改訂新版 世界大百科事典 「蓄熱器」の意味・わかりやすい解説
蓄熱器 (ちくねつき)
accumulator
regenerator
不用の熱を蓄えておいて必要なときに有効に用いるための装置。温度変化を伴う顕熱の形で蓄える場合と相変化を伴う潜熱の形で蓄える場合などがある。
(1)蒸気アキュムレーターsteam accumulator 定常運転中にボイラーの負荷が下がると蒸気があまることになる。この余剰分の蒸気を大きな容器中の水に吹きこんで熱として蓄えておけば,必要なときに蒸気あるいは温水として利用することができる。このような装置を蒸気アキュムレーター,または単にアキュムレーターという。蓄熱を高圧の飽和水の形で行うものを変圧型といい,必要なときには減圧して飽和蒸気を発生させる。電力と蒸気を供給する自家発電システムにおいて,このような変圧型蒸気アキュムレーターを背圧タービンに並列に設けておけば,工場内の動力と作業用蒸気の負荷変動を吸収するのに効果的である。余分の蒸気をボイラーへの給水貯槽中に吹きこんで給水を予熱するのに利用するものを等圧型蒸気アキュムレーターという。ボイラー負荷が高まったときにこの予熱給水を用いるようにすれば,ボイラーの燃焼状態はそのままでも負荷変動に対応することができ,そのためボイラー容量はピーク負荷に比べて小さい容量で足りる利点も生まれる。蒸気アキュムレーターは負荷変動が大きい工場だけでなく,最近では病院やごみ焼却炉の廃熱ボイラー,あるいは地域冷暖房用のボイラーなどにも利用されるようになり,容量も数十m3から8000m3クラスのものまである。
(2)蓄熱槽heat storaging tank 建物の空気調和負荷は外気条件や時刻によって変化する。これに対応するには,ボイラー,冷凍機あるいは熱ポンプなどの出力をそれらに応じて変化させる場合のほかに,一定出力で運転して余剰分を温水または冷水の形で水槽に蓄えることも行われる。これを蓄熱槽あるいは蓄熱水槽という。蓄熱槽を用いれば負荷変動に応じて機器を制御して運転する必要がなくなり,効率のよい運転,ピーク負荷軽減による機器容量の縮小などが可能となる。時刻や天候によって変化する太陽熱を利用する系では,貯湯槽が蓄熱槽を兼ねる場合もある。蓄熱槽では水槽の容積全体が蓄熱に有効に寄与し,熱損失が少なく,水槽に入力されたときの温度に近い温水を取り出せることが望ましい。初期水温と蓄熱槽に入る水の温度の差を⊿T,水槽の体積をV,蓄熱量をHとすると,蓄熱効率はH/(V⊿T)で表される。

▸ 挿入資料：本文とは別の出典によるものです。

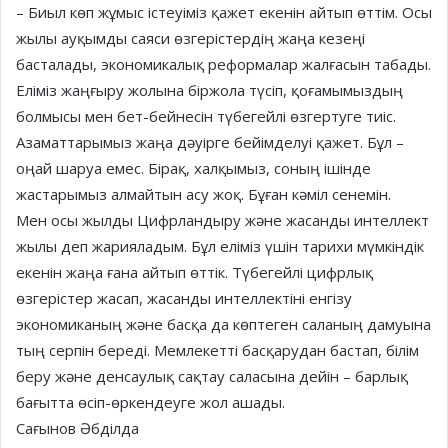
– Биыл көп жұмыс істеуіміз қажет екенін айтып өттім. Осы
жылы ауқымды саяси өзгерістердің жаңа кезеңі
басталады, экономикалық реформалар жалғасын табады.
Еліміз жаңғыру жолына біржола түсіп, қоғамымыздың
болмысы мен бет-бейнесін түбегейлі өзгертуге тиіс.
Азаматтарымыз жаңа дәуірге бейімделуі қажет. Бұл –
оңай шаруа емес. Бірақ, халқымыз, соның ішінде
жастарымыз алмайтын асу жоқ. Бұған кәміл сенемін.
Мен осы жылды Цифрландыру және жасанды интеллект
жылы деп жарияладым. Бұл еліміз үшін тарихи мүмкіндік
екенін жаңа ғана айтып өттік. Түбегейлі цифрлық
өзгерістер жасап, жасанды интеллектіні енгізу
экономиканың және басқа да көптеген саланың дамуына
тың серпін береді. Мемлекетті басқарудан бастап, білім
беру және денсаулық сақтау саласына дейін – барлық
бағытта өсіп-өркендеуге жол ашады.
Сағынов Әбділда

(3)その他 燃焼炉では,燃焼用空気を加熱するために,煉瓦積みなどで作った部屋を2ヵ所設け,一方に加熱高温流体(燃焼ガス)を通して熱を蓄え,その間にもう一方に被加熱流体を通して蓄熱分で加熱するという方式がとられる場合がある。これを交互に繰り返すわけであるが,この目的で作られた部屋を蓄熱室と呼ぶ。また,スターリングエンジンあるいは逆スターリングサイクル式の冷凍機では,等容変化の昇温過程と冷却過程どうしの熱交換が蓄熱器を介して行われる。この場合蓄熱器は再生器とも呼ばれる。このほか,空気が太陽熱などの集熱媒体であるときは,砕石に蓄熱することもある。一般に蓄熱に際しては熱交換速度,蓄熱材による腐食なども考慮する必要がある。